二・〝 街角 〟

 雨上がりの明け方。

 銀行前の交差点を歩いていると、中途半端な空の高みを鼠の群れが渡っていくのに出くわすことがある。

 黒い生き物の群は尻尾を振りたて、灰汁色の空を騒々しく移動していく。

 連中はどうやら空を海か湖だと思っているらしい。

 建ち並ぶ古めかしい摩天楼の間に人が目覚める前の喧燥がひとしきり反響し、やがて静寂が戻る。

 摩天楼の高い窓はまだ大半が雨戸を閉めたままだ。

 ところがこの鼠どもを、さらに高い空から襲撃する奴がいる。

 姿は見えない。しかしそいつは時折見えない刃を落として、空を渡る鼠どもを殺戮するのだ。

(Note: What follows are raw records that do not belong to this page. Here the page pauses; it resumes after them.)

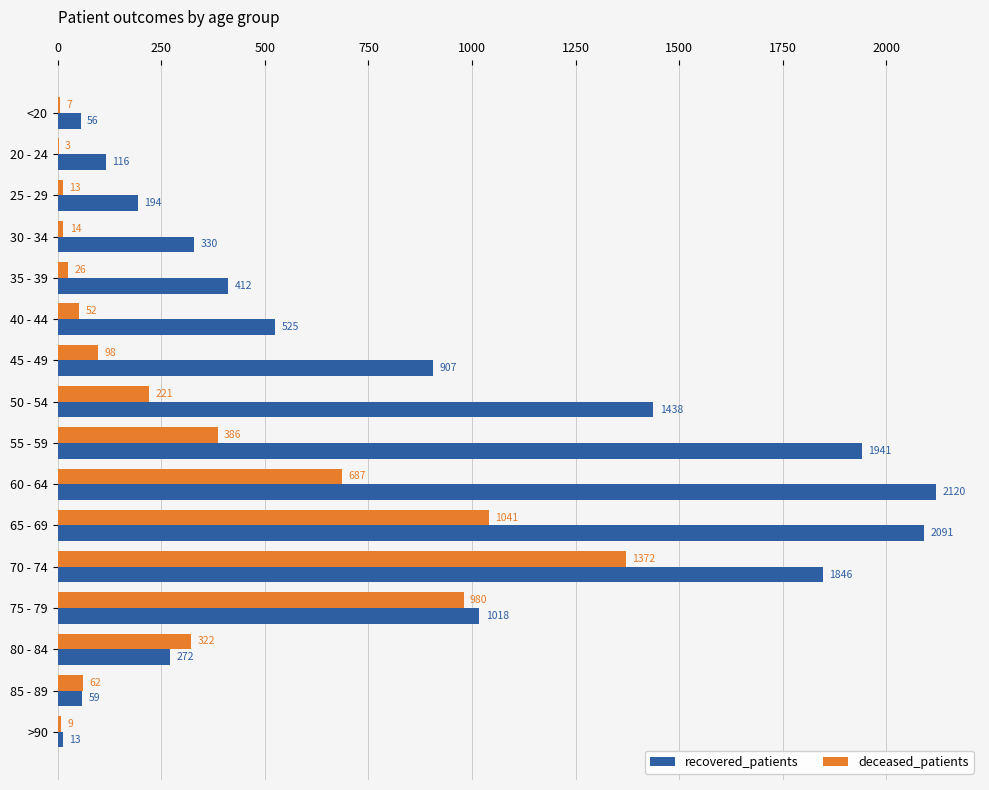

Which label corresponds to the largest value in the chart?

60 - 64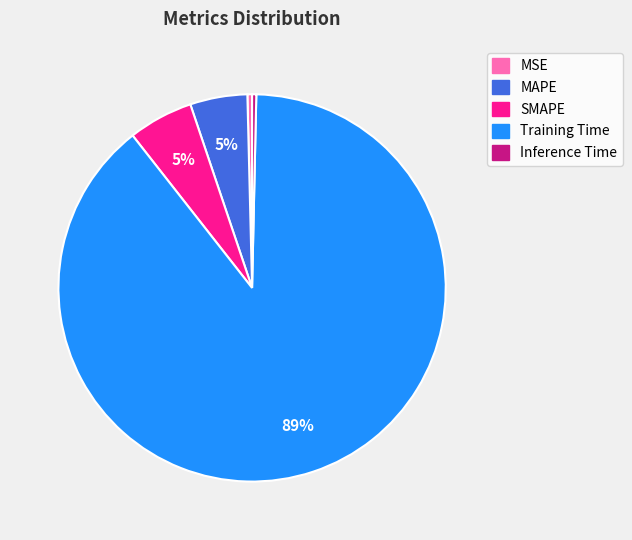

Count the number of slices in the pie.

5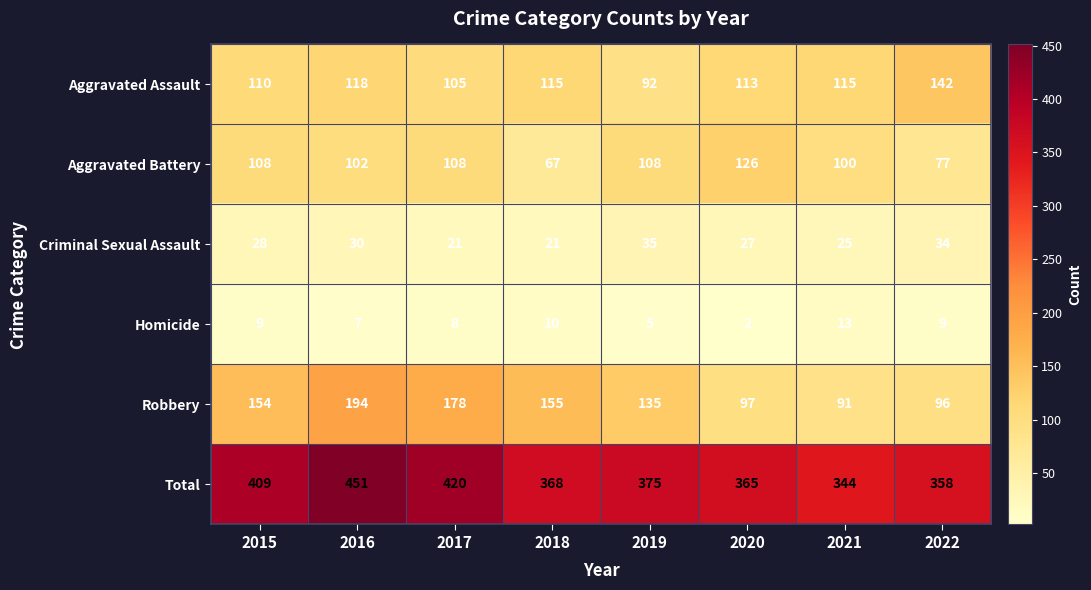

Is it true that Aggravated Assault equals 142 at 2022?

True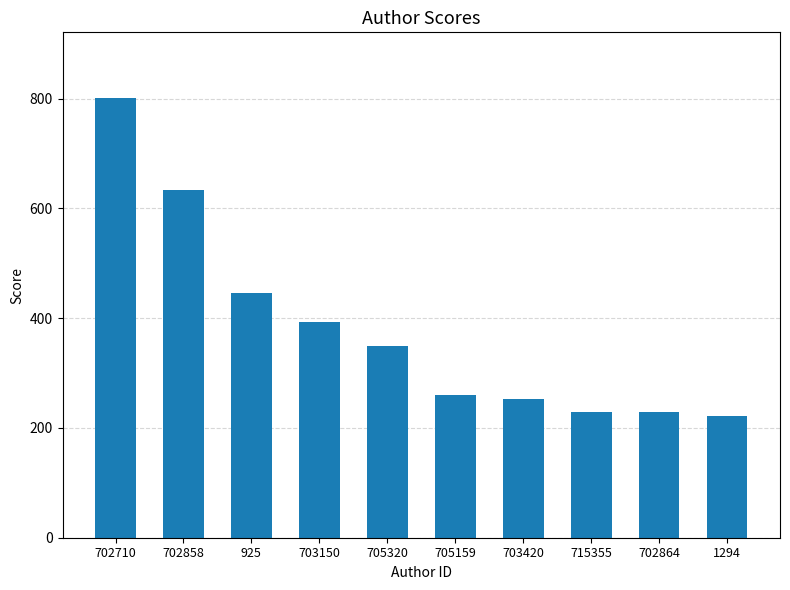

What is the difference between the maximum and minimum values?

578.9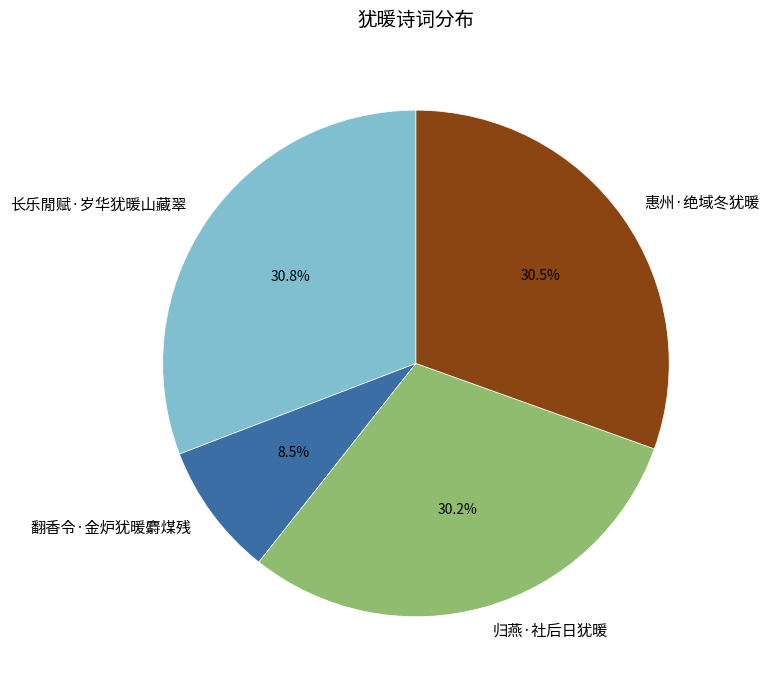

Does 惠州·绝域冬犹暖 account for over 50% of the chart?

No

 鼠どもが命を絶たれるたびに耳障りな断末魔の絶叫が響く。しかし体を真っ二つに切り裂かれた瞬間、鼠の叫びはその姿もろとも谺も残さず消えてしまう。

 錆びた避雷針と垂れ込めた雲の間の空域に居座るそいつを『チェシャ猫』と呼ぶ者もいる。しかし本当のところ、そいつはこの世界の外から紛れ込んで来た尻尾のない小心な屍肉漁りだ。

 視界のぎりぎり外れに、今朝は奴のにやにや笑いがいつになくはっきり見える。

 こんな朝は上を見ずに歩くことにしている。

 電柱には新しい浄瑠璃のポスターも貼られているし、紺と灰色が交互に並ぶチェス盤のような舗石の間には、季節外れの蒲公英も咲いている。人を食った、猫のない笑いなんて今更見たくもない。

 しかし正直を言うと、ぼくはただ思い出したくないだけだ。


 ――この世界が本当は、陽の沈まぬ砂漠に半ば埋もれた巨大な帆船の船底だ、なんてことを、今更思い出したってどうなるものでもない。


 だからせめて僕は毎朝こうして、会社の回転扉を最初に回してやるのだ。

 沼の淀んだ水面を垂直に立てたような硝子扉がゆっくりと回りだす。まだ眠ったままの空気が、目覚める前の寝がえりをひとつ打つ。

 まだ受付のいないがらん、とした玄関ロビーには、今朝も微かに水苔のにおいが漂っている。